> [Collected data entries]:
*-*-*
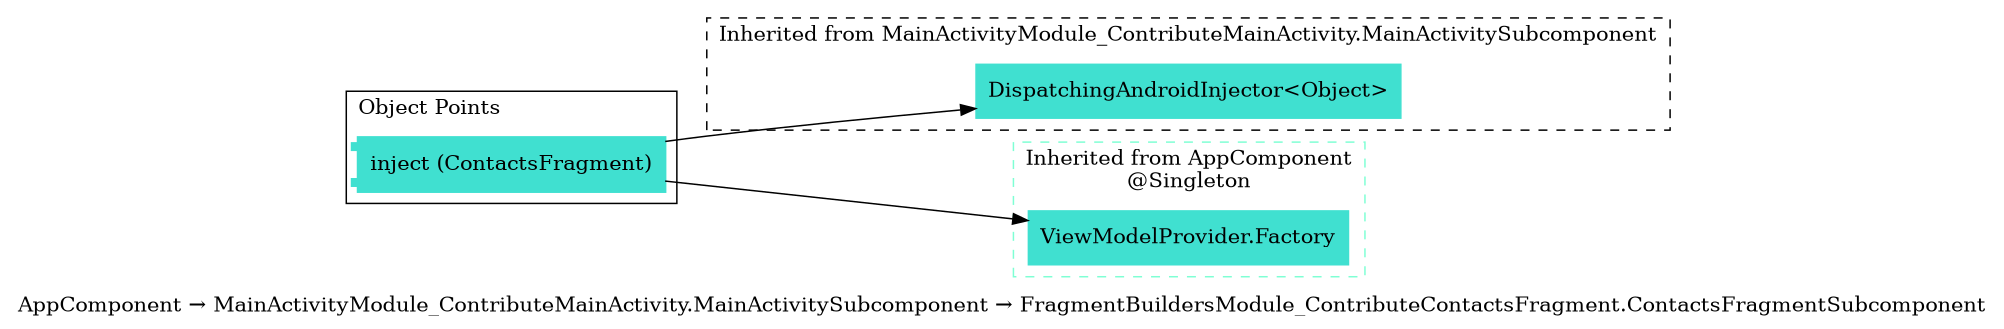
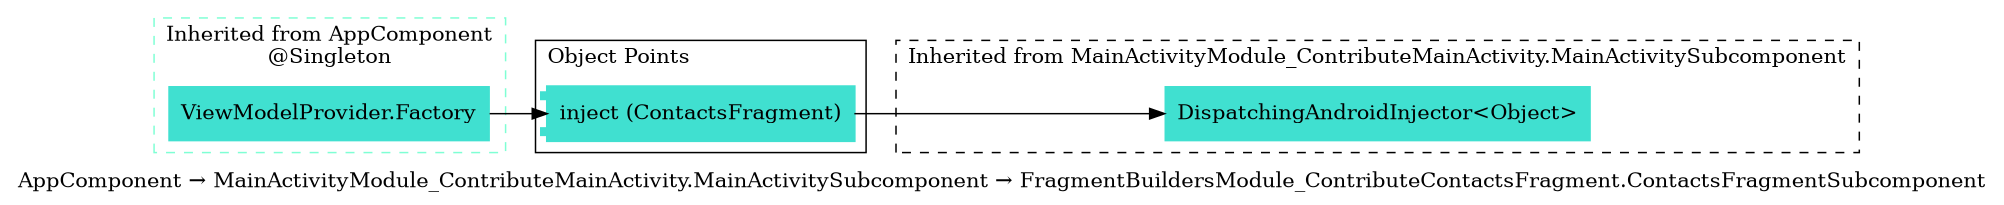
  digraph {
    compound=true
    label="AppComponent → MainActivityModule_ContributeMainActivity.MainActivitySubcomponent → FragmentBuildersModule_ContributeContactsFragment.ContactsFragmentSubcomponent"
    labeljust=l
    rankdir=LR
    node [color=turquoise shape=rectangle style=filled]
    n1 [label="DispatchingAndroidInjector<Object>"]
    n2 [label="inject (ContactsFragment)" penwidth=2 shape=component]
    n3 [label="ViewModelProvider.Factory"]
    subgraph cluster_1 {
      label="Inherited from MainActivityModule_ContributeMainActivity.MainActivitySubcomponent"
      labeljust=c
      style=dashed
      n1
    }
    subgraph cluster_2 {
      label="Object Points"
      n2
    }
    subgraph cluster_3 {
      label="Dependency Graph"
    }
    subgraph cluster_4 {
      label=Subcomponents
      shape=folder
    }
    subgraph cluster_5 {
      color=aquamarine
      label="Inherited from AppComponent\n@Singleton"
      labeljust=c
      style=dashed
      n3
    }
    n2 -> n1
-   n2 -> n3
+   n3 -> n2
  }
*-*-*
> [GOAL]:
Count the lines in the items above that contain the string "shape", treating uppercase and lowercase as different. Give only the number.

> [FINAL ANSWER]:
3